▶ _Task description_: Working from the entries below, tally each line that holds "linecap". Give the tally and nothing else.

[Dataset entries]
--

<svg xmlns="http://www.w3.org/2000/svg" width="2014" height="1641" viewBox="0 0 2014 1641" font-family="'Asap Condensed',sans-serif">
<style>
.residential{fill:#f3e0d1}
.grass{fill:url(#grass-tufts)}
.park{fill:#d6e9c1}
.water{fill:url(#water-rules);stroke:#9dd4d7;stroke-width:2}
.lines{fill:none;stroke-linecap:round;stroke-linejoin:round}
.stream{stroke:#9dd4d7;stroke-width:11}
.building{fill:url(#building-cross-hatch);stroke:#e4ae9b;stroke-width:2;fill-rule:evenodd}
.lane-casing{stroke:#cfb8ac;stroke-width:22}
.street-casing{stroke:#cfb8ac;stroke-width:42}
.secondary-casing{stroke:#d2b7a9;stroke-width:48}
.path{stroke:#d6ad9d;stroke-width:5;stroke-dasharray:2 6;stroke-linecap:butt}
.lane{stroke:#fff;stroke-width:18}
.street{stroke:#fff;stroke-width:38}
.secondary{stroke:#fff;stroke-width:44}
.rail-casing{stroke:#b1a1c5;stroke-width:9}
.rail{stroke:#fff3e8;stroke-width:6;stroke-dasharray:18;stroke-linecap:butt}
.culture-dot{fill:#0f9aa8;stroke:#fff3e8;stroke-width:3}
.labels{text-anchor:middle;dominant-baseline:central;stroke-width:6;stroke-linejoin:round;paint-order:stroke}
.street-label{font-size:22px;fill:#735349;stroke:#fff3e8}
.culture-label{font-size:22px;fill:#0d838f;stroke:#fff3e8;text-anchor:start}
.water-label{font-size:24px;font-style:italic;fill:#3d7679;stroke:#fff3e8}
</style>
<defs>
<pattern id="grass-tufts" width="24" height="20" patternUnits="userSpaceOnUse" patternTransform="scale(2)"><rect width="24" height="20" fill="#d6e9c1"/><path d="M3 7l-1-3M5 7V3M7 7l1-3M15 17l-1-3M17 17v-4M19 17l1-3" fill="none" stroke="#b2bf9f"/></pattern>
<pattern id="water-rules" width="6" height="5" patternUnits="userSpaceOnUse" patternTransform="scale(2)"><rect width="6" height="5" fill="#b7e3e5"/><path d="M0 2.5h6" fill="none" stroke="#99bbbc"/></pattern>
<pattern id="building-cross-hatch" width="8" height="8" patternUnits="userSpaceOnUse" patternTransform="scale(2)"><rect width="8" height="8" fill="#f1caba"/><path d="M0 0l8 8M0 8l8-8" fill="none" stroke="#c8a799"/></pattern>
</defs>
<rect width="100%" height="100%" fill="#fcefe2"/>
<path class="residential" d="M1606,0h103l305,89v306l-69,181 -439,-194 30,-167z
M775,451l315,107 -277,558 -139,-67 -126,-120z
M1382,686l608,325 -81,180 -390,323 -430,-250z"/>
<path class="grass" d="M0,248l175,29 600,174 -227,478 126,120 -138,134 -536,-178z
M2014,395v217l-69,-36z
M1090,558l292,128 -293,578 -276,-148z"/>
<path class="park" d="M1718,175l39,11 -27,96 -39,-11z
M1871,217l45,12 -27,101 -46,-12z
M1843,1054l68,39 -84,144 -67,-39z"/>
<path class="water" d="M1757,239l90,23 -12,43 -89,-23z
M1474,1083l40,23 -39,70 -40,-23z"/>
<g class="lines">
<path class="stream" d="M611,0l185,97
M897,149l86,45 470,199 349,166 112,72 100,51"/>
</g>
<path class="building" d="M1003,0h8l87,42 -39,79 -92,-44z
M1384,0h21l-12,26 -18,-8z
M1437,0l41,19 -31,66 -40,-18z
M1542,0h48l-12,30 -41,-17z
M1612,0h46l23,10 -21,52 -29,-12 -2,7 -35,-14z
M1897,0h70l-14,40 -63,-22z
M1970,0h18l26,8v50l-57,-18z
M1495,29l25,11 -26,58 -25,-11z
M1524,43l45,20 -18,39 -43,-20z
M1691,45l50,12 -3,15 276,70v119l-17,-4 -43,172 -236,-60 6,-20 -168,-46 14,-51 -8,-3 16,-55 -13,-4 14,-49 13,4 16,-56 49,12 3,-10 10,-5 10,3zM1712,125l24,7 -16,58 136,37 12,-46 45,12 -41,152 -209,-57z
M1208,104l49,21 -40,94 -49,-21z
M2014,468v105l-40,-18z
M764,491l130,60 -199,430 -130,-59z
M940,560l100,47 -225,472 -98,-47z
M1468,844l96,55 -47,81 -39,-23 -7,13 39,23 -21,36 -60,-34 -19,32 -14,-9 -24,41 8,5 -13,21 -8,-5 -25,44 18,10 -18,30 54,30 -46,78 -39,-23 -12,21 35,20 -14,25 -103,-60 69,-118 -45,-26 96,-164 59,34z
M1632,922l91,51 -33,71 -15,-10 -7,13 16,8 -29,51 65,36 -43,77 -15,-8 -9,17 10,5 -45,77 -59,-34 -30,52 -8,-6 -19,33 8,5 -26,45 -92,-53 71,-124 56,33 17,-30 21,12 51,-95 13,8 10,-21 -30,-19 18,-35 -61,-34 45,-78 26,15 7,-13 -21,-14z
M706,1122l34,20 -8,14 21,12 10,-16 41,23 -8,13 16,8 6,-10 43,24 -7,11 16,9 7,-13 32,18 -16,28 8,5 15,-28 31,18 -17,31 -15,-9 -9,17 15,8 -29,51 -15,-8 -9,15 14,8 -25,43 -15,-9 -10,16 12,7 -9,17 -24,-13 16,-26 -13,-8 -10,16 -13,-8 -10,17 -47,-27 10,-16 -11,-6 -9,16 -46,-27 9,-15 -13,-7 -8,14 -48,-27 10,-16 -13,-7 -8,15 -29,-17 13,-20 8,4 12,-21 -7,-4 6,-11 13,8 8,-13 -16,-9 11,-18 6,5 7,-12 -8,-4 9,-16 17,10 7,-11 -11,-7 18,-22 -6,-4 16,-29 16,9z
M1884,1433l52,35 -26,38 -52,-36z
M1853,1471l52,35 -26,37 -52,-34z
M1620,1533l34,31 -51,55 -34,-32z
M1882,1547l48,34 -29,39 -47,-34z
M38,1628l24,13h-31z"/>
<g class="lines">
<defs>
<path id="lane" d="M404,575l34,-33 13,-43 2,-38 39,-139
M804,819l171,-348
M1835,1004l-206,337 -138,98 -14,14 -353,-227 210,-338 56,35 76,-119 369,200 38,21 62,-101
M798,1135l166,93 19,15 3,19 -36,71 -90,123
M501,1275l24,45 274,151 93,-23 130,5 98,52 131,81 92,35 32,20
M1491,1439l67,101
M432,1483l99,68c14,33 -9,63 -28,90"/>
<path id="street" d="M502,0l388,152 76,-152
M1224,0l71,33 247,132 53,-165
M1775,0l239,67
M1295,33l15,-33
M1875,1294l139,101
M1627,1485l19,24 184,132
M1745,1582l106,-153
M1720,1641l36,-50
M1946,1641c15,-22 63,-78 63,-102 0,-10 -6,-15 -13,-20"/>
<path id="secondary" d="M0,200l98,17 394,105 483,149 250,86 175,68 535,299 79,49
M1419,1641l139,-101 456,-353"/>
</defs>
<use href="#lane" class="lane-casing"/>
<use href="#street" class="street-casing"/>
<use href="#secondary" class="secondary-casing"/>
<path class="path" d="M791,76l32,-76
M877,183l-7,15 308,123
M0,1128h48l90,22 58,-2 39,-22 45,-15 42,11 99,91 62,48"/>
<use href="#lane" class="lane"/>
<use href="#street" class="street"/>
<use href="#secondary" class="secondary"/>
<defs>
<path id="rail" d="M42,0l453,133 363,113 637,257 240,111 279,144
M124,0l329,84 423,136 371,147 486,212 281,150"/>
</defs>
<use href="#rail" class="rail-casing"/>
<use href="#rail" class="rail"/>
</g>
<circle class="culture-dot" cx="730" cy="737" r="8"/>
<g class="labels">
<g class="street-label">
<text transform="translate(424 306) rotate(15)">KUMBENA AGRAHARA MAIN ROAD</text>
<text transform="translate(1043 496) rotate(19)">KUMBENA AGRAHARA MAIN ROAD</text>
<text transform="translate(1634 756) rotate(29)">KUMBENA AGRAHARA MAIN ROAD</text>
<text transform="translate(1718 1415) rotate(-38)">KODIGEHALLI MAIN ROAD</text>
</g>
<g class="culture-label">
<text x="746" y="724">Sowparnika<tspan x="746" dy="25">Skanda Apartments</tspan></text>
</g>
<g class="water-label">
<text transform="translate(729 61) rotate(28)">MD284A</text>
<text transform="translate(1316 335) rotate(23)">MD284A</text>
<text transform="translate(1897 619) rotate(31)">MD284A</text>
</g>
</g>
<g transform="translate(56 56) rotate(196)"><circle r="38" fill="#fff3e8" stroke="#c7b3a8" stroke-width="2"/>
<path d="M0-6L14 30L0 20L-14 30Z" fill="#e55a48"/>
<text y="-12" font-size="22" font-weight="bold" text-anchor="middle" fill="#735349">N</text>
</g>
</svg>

--

▶ _Written solution_: 3